# What to do
If a line in the data holds the string "depth", list it.

Records from a data source
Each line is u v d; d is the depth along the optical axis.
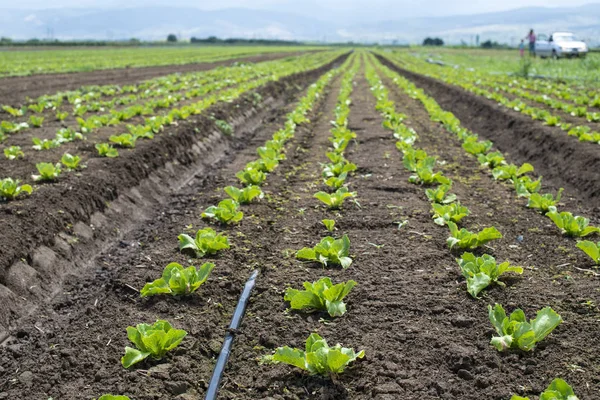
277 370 4.25
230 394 4.04
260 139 13.06
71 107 14.89
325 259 5.84
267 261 6.07
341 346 4.48
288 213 7.51
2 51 49.41
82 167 8.62
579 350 4.29
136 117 13.23
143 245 7.24
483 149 10.57
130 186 8.76
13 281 5.70
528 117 13.48
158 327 4.45
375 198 7.99
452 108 18.02
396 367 4.20
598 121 12.86
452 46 84.19
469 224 6.97
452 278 5.51
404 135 11.67
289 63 37.47
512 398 3.45
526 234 6.68
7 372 4.59
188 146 11.41
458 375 4.10
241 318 4.96
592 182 8.85
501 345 4.25
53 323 5.49
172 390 4.05
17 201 7.11
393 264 5.84
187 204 8.92
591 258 5.91
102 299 5.42
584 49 37.06
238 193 7.71
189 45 94.56
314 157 10.55
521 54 40.53
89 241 7.13
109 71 28.91
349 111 15.60
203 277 5.31
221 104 15.27
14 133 11.27
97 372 4.23
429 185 8.60
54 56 42.44
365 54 61.94
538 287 5.29
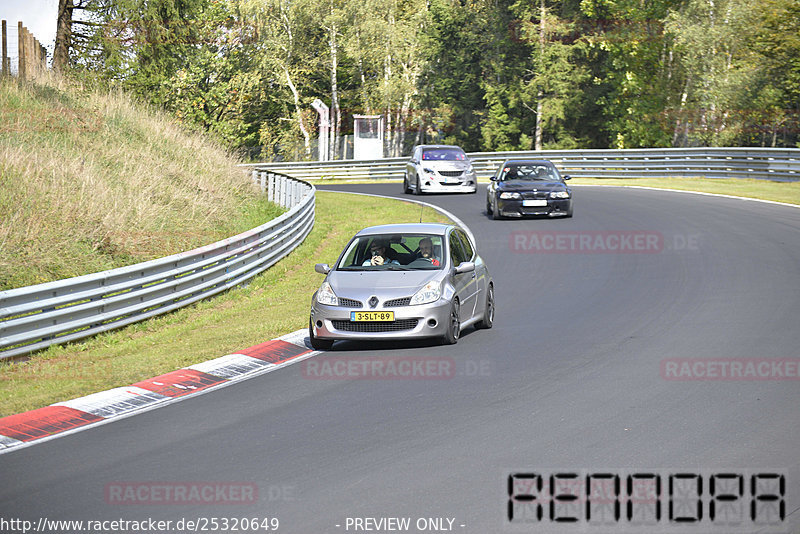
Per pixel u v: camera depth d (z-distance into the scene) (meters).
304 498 23.91
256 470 26.48
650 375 36.84
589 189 138.62
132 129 121.31
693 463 25.80
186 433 30.98
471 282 48.19
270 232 78.38
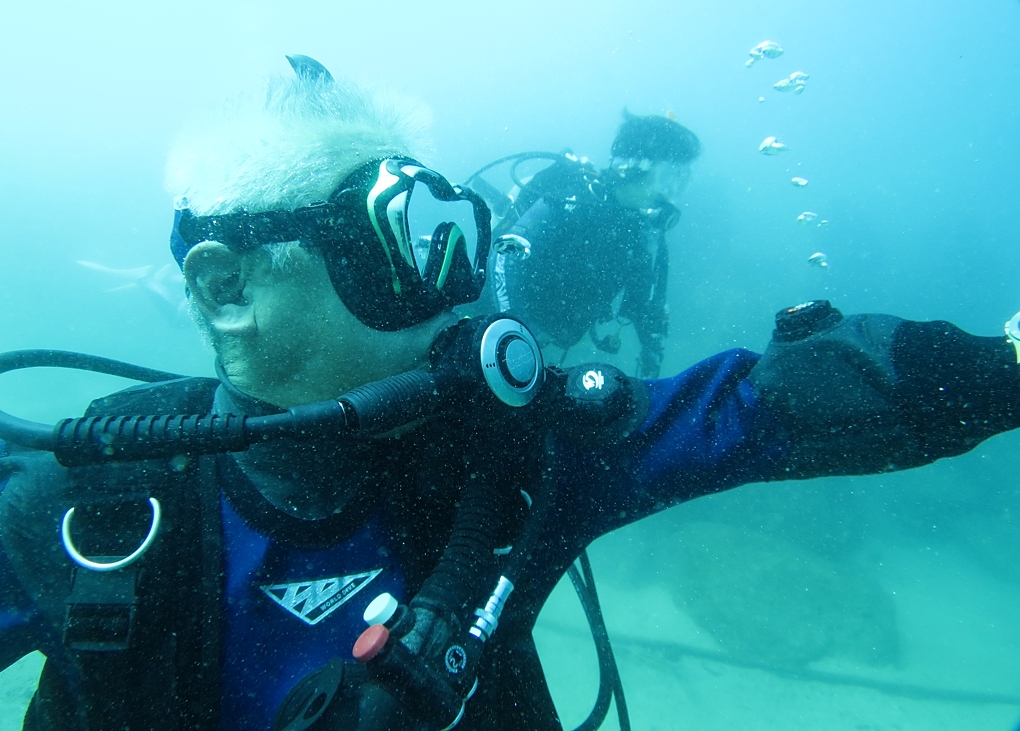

# Final answer
Each line is u v d; d is the depth along the optical axis.
Per pixel u v: camera depth d (z-distance into the scene) (meters).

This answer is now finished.